Par ailleurs, les procédés utilisés par le CSLC portent à réflexion : les journalistes sont convoqués par téléphone, sans aucune notification écrite. Les résultats des auditions ont été présentés à Télé Congo en date du 1er juin 2013 sans qu’ils n’aient été préalablement transmis aux intéressés. Il leur a fallu organiser une conférence de presse en date du 3 juin 2013 pour qu’une notification écrite étayant les accusations leur soit transmise. Les accusations précédemment citées n’étaient pas accompagnées d’un argumentaire pouvant les justifier.

L’OCDH constate que le point commun entre ces journaux suspendus de parution est leur ligne éditoriale très critique à l’égard de la mauvaise gouvernance qui prévaut au Congo.

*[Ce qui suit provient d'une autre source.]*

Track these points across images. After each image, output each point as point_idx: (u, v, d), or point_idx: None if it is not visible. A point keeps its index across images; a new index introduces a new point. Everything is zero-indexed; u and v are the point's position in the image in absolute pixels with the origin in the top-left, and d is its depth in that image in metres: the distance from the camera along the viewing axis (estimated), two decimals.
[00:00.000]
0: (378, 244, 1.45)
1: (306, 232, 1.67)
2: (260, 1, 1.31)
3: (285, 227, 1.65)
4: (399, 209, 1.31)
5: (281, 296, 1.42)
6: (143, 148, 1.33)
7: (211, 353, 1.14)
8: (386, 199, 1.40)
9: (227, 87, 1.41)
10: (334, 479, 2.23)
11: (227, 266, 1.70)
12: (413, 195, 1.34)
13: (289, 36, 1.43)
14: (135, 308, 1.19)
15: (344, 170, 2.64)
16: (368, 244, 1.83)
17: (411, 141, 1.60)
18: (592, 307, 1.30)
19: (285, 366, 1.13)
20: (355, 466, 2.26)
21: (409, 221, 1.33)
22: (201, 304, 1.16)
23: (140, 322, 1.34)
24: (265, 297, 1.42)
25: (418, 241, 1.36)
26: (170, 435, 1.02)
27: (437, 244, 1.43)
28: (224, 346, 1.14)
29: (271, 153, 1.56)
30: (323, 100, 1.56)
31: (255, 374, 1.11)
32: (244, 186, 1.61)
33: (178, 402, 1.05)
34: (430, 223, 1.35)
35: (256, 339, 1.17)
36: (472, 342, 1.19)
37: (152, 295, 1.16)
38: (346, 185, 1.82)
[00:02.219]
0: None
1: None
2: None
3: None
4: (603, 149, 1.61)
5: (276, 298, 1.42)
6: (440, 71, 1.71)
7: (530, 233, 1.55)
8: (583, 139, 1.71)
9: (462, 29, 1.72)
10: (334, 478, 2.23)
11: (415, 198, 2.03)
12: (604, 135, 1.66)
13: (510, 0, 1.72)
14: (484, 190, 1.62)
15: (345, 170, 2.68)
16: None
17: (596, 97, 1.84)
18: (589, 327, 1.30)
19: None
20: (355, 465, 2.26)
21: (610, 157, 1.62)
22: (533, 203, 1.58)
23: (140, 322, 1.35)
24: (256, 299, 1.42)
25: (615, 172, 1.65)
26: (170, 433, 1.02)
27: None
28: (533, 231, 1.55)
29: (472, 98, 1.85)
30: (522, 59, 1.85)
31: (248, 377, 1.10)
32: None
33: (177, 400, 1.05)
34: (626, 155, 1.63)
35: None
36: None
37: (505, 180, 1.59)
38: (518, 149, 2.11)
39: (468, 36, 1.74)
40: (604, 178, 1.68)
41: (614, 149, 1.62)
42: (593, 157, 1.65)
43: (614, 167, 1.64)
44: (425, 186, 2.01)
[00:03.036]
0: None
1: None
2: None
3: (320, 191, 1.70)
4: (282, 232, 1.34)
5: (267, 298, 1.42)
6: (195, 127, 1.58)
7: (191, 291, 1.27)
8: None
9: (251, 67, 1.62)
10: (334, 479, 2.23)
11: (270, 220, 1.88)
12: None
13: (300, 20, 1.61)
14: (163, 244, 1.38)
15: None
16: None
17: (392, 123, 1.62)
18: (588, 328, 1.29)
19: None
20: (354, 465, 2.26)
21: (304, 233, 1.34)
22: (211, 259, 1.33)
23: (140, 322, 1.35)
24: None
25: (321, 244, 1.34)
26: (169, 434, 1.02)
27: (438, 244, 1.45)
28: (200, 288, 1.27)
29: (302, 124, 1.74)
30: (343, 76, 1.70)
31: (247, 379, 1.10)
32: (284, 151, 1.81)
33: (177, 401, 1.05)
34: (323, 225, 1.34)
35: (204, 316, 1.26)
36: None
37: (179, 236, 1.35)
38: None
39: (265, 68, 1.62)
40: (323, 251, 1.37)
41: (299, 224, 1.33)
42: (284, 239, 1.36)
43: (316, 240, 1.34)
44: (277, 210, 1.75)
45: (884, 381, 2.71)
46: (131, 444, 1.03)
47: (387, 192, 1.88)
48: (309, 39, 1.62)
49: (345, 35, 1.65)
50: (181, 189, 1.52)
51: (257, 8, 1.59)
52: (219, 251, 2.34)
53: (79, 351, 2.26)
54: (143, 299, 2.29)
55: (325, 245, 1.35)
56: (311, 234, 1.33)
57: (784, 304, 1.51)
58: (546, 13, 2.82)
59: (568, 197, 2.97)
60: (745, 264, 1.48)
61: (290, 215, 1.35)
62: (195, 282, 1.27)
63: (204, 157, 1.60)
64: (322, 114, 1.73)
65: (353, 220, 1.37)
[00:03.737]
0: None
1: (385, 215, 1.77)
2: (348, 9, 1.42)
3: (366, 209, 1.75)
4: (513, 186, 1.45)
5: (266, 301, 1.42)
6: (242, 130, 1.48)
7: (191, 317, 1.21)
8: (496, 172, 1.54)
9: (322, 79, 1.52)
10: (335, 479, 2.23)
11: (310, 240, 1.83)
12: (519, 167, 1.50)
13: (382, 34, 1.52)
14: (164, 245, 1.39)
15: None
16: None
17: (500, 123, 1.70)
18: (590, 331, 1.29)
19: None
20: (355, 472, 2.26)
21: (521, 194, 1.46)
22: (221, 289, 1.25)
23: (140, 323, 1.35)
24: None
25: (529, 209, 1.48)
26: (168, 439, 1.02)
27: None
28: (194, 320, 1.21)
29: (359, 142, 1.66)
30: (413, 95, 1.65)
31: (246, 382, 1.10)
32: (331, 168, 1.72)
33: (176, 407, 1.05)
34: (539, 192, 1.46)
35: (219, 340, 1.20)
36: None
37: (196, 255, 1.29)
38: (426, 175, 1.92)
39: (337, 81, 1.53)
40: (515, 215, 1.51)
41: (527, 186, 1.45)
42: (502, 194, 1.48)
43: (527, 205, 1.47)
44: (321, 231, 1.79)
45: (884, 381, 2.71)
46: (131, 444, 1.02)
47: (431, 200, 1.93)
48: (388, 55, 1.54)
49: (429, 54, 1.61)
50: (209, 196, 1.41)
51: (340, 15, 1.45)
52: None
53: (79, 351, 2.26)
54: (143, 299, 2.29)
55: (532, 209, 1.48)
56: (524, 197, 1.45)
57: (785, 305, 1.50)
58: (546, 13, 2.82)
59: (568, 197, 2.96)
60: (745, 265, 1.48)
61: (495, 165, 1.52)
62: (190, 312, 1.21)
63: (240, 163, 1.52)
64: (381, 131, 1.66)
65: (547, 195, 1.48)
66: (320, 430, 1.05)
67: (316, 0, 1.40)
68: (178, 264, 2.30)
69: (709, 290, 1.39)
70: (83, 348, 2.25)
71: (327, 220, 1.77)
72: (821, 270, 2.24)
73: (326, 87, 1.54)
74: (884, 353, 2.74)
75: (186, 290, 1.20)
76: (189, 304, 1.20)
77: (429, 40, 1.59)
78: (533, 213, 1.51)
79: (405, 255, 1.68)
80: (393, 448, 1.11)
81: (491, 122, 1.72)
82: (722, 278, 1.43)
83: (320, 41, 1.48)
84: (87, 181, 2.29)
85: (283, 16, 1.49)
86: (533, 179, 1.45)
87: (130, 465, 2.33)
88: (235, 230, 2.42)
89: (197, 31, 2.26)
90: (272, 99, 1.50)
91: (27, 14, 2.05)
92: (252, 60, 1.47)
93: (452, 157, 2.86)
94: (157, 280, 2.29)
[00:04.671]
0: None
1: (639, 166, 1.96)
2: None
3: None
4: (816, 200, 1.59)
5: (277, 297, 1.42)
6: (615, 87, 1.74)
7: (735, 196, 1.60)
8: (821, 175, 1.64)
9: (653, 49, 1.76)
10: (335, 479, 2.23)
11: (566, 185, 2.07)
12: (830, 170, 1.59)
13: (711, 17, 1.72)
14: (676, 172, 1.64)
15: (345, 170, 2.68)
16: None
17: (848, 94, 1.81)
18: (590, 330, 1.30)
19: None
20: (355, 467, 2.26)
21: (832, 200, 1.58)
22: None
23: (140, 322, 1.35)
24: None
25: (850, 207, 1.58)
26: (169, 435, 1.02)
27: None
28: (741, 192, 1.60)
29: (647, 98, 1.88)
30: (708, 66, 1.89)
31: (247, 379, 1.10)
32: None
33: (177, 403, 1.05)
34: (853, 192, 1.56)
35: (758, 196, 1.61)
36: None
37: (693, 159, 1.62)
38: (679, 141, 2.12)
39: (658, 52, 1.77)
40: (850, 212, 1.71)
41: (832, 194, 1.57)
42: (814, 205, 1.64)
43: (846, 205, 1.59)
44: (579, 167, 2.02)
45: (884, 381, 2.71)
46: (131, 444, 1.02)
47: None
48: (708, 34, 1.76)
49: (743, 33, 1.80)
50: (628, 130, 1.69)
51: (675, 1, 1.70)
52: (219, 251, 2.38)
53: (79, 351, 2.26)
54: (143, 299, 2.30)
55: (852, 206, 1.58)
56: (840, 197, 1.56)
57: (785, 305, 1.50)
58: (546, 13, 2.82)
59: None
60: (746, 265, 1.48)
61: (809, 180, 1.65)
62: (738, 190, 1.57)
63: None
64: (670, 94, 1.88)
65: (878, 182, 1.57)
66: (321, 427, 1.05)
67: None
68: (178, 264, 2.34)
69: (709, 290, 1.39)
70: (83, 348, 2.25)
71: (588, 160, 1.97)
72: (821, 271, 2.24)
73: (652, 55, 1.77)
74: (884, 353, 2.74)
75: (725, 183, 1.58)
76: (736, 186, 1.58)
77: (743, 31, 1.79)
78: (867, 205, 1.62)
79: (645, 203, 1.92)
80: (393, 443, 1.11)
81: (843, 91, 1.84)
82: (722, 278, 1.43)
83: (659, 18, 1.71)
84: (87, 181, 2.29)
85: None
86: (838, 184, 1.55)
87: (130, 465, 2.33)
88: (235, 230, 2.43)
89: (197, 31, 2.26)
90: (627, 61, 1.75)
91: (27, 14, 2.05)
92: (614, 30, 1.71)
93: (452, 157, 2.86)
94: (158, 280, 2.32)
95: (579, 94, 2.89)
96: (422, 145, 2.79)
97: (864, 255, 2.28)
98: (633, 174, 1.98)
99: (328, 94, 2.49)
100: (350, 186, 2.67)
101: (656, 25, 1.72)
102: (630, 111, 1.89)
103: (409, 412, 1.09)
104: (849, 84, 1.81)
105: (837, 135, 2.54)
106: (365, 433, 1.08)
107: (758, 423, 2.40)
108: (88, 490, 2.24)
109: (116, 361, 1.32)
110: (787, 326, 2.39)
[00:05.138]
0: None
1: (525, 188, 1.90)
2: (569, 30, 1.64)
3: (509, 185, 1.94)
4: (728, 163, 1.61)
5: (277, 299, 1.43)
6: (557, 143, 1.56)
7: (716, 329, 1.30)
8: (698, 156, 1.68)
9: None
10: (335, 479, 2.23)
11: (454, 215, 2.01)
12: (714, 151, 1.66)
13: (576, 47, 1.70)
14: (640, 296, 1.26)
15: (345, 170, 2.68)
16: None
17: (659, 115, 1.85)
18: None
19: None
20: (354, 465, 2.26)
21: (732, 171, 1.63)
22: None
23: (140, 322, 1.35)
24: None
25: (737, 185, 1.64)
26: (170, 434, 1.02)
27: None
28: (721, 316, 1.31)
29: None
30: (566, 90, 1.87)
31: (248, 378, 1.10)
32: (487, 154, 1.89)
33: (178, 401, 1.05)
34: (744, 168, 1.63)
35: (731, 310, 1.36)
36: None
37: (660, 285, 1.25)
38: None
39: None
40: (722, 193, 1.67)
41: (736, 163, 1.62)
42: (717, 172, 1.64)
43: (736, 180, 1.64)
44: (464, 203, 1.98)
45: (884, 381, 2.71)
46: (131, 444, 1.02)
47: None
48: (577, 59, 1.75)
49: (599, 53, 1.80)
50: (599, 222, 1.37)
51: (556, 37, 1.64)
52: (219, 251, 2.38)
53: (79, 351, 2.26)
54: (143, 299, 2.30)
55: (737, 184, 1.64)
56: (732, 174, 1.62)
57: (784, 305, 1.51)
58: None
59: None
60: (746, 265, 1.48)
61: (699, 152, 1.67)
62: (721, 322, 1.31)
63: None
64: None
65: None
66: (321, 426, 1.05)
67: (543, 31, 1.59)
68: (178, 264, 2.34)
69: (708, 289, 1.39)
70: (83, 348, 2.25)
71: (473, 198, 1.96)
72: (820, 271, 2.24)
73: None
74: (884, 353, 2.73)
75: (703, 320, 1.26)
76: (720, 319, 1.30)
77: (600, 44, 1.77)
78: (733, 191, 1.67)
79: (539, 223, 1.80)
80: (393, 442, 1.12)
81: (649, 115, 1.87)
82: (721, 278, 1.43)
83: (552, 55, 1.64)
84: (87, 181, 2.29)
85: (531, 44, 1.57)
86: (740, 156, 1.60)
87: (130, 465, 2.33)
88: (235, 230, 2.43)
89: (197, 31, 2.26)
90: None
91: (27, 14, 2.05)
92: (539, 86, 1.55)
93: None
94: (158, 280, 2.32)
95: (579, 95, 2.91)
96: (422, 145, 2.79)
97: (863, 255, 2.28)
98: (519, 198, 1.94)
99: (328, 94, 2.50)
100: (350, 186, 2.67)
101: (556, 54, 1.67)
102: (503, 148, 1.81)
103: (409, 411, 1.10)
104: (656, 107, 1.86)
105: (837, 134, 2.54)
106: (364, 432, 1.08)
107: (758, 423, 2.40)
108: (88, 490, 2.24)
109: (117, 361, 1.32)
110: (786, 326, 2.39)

De plus, le CSLC a décidé d’effectuer un contrôle technique et financier des journaux congolais. Aucune disposition légale ne prévoit cette activité : le statut du contrôleur, la méthodologie et la finalité de ce contrôle. Ainsi, cette action est perçue comme une manœuvre pour museler les journaux qui ont une ligne éditoriale portée sur les questions de gouvernance démocratique et d’instauration de l’Etat de droit. Cette crainte est alimentée par le fait que certains directeurs de publications des journaux précédemment cités reçoivent des appels de la part des hauts responsables des administrations policières, les menaçant de mort s’ils ne changeaient leur ligne éditoriale.

L’OCDH considère la délibération CSLC comme un abus et excès de pouvoir. Au lieu de garantir la liberté de communication, il s’est attelé à conditionner cette liberté. L’avalanche de suspensions massives de parution de journaux pendant des durées excessives décrédibilise son action.

Au regard de ce qui précède, l’OCDH recommande vivement au gouvernement :

– De faire respecter la Constitution dans ses dispositions relatives à la liberté de la presse ;

– De veiller au respect de la loi organique n°4 – 2003 du 18 janvier 2003 déterminant les missions, l’organisation, la composition et le fonctionnement de Conseil Supérieur de Liberté et de la Communication ;

– De prendre les mesures nécessaires pour faire annuler sans condition la délibération n°006-2013 / CSLC-CM.

– De faire cesser les menaces envers les responsables des organes de presse ;

– De garantir en toutes circonstances les libertés de presse et de la communication telles que garanties par la déclaration universelle des droits de l’Homme.